What you have to do. List each line of the data that holds the string "wrist".

Available data.
----
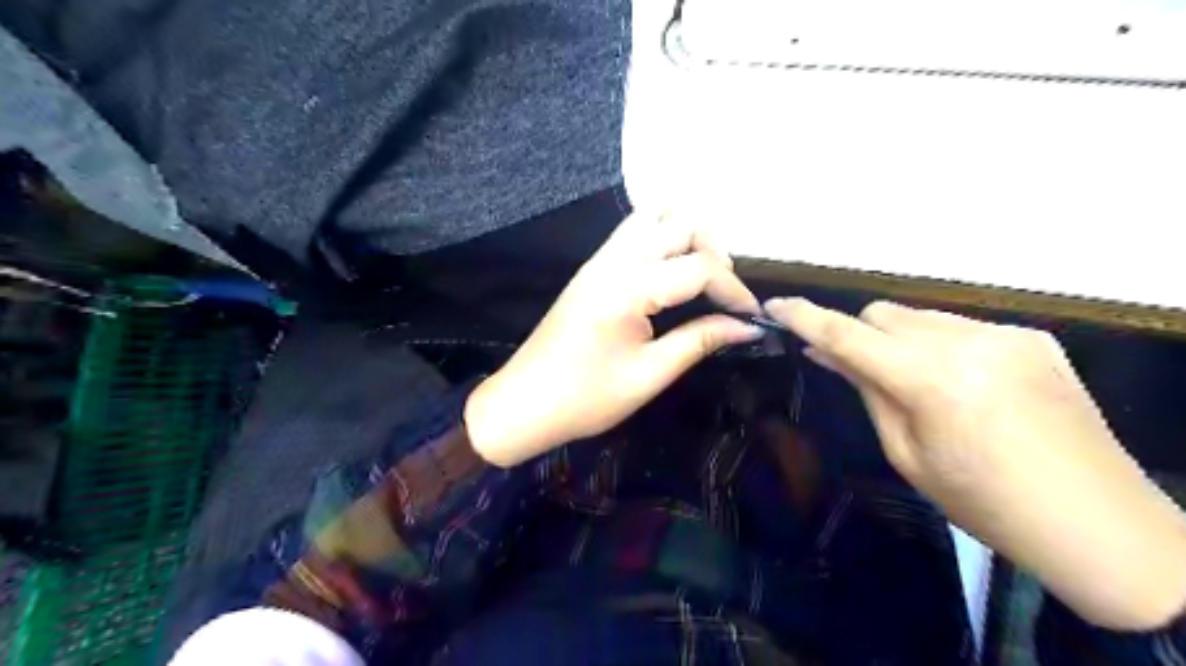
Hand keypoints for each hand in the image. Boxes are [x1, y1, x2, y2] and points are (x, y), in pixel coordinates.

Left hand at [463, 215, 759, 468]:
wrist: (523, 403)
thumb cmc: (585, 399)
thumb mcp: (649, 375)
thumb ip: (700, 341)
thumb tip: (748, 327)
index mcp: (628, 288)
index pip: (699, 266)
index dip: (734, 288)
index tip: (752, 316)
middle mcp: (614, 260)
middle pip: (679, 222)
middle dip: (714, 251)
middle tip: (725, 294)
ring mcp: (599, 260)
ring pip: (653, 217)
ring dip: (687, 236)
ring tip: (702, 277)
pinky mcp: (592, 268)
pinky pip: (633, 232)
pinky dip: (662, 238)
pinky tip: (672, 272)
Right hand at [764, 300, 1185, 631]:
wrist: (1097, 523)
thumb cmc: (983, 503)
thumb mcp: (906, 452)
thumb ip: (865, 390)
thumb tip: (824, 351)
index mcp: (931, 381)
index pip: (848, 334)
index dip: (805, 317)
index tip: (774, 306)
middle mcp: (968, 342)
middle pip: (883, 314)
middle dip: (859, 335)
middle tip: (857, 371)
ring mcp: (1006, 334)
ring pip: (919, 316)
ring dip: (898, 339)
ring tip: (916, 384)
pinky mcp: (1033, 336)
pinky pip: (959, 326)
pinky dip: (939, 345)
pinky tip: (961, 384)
----
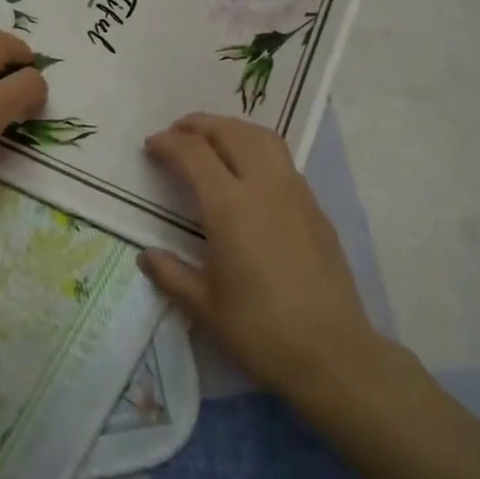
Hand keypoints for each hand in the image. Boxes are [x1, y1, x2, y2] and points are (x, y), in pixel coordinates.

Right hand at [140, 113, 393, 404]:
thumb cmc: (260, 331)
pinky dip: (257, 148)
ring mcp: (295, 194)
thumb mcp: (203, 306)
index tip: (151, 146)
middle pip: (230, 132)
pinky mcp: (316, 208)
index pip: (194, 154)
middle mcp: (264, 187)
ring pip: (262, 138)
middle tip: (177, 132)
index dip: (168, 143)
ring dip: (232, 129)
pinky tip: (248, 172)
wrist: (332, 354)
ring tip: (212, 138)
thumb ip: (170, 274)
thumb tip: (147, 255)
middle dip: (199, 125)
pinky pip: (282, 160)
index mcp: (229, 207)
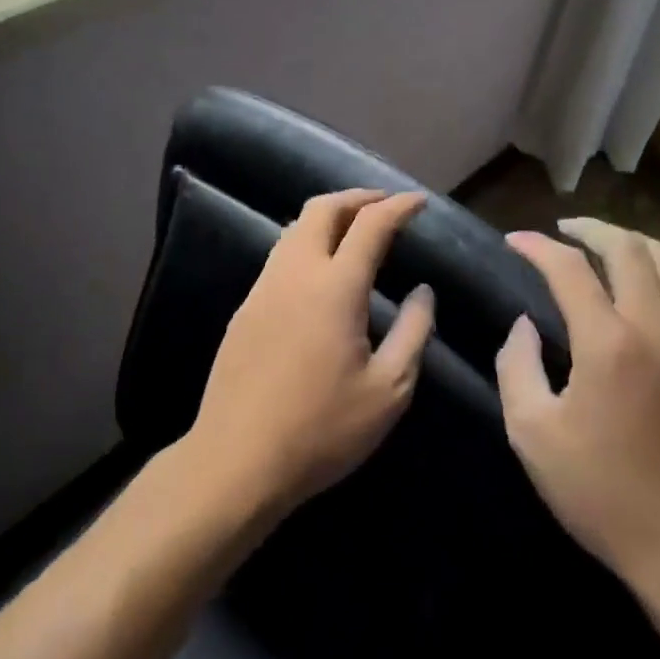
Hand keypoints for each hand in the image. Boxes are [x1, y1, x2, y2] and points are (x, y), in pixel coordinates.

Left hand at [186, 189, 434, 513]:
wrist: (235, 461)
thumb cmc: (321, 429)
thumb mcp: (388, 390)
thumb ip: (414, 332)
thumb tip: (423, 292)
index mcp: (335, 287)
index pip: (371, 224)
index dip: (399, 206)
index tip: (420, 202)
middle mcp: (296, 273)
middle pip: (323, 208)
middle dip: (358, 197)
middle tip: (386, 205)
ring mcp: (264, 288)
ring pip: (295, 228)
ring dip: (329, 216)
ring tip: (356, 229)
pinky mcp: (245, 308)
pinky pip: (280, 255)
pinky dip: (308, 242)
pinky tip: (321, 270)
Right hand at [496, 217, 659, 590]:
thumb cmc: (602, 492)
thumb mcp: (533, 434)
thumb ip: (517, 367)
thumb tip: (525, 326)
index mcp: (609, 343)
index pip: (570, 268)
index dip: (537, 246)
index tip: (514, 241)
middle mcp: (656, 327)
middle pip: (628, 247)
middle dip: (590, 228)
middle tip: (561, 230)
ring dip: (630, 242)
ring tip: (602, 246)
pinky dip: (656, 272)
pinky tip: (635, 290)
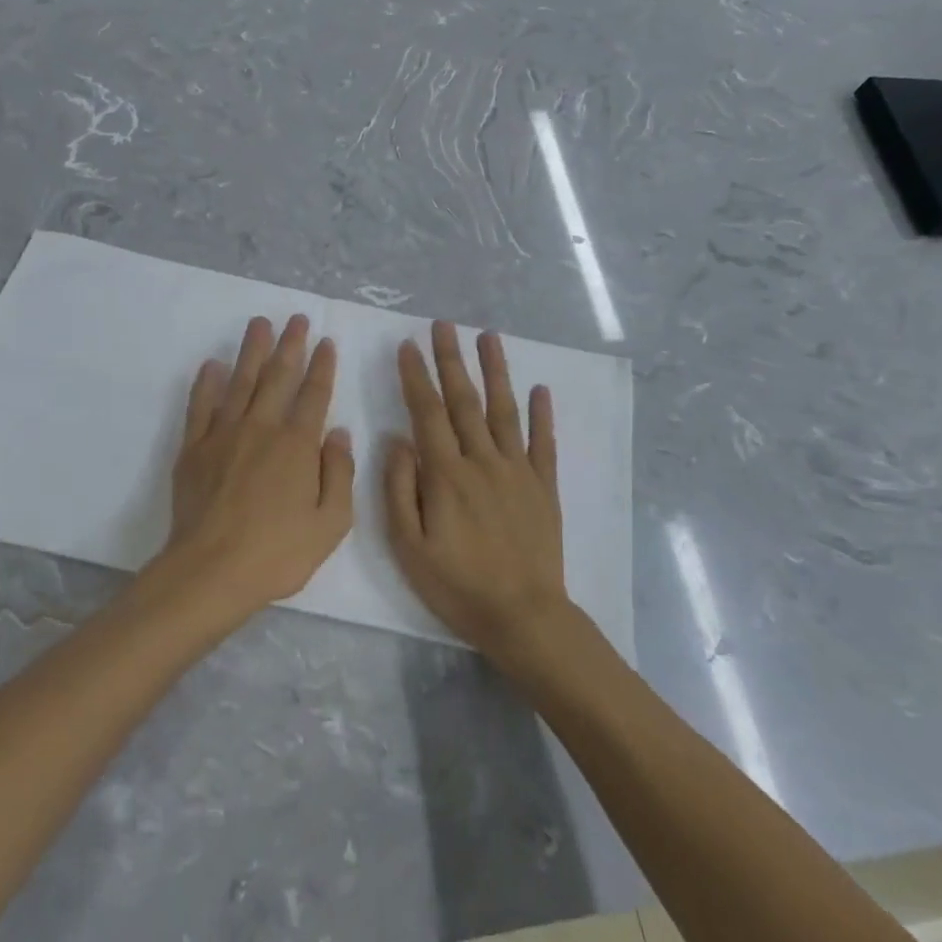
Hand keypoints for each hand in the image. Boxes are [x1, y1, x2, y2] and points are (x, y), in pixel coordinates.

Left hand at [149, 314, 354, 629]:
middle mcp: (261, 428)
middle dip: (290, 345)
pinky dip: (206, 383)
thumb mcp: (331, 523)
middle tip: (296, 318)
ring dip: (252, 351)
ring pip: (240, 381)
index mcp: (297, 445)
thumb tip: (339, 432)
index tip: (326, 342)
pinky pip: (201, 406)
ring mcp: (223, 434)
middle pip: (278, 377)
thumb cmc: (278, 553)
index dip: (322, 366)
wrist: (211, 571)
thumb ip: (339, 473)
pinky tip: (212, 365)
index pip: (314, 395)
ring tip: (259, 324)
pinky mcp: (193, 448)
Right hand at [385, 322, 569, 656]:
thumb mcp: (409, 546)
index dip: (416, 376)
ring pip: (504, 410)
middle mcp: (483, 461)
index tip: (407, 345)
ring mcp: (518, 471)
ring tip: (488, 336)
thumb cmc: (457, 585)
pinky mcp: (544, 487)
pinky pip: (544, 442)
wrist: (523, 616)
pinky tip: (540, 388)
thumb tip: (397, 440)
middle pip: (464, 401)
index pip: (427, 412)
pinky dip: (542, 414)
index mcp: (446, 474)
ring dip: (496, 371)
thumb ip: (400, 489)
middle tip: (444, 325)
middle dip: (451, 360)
----
Answer to this exercise.
wrist: (523, 403)
wrist: (1097, 523)
wrist: (332, 354)
wrist: (235, 461)
wrist: (211, 571)
wrist: (523, 616)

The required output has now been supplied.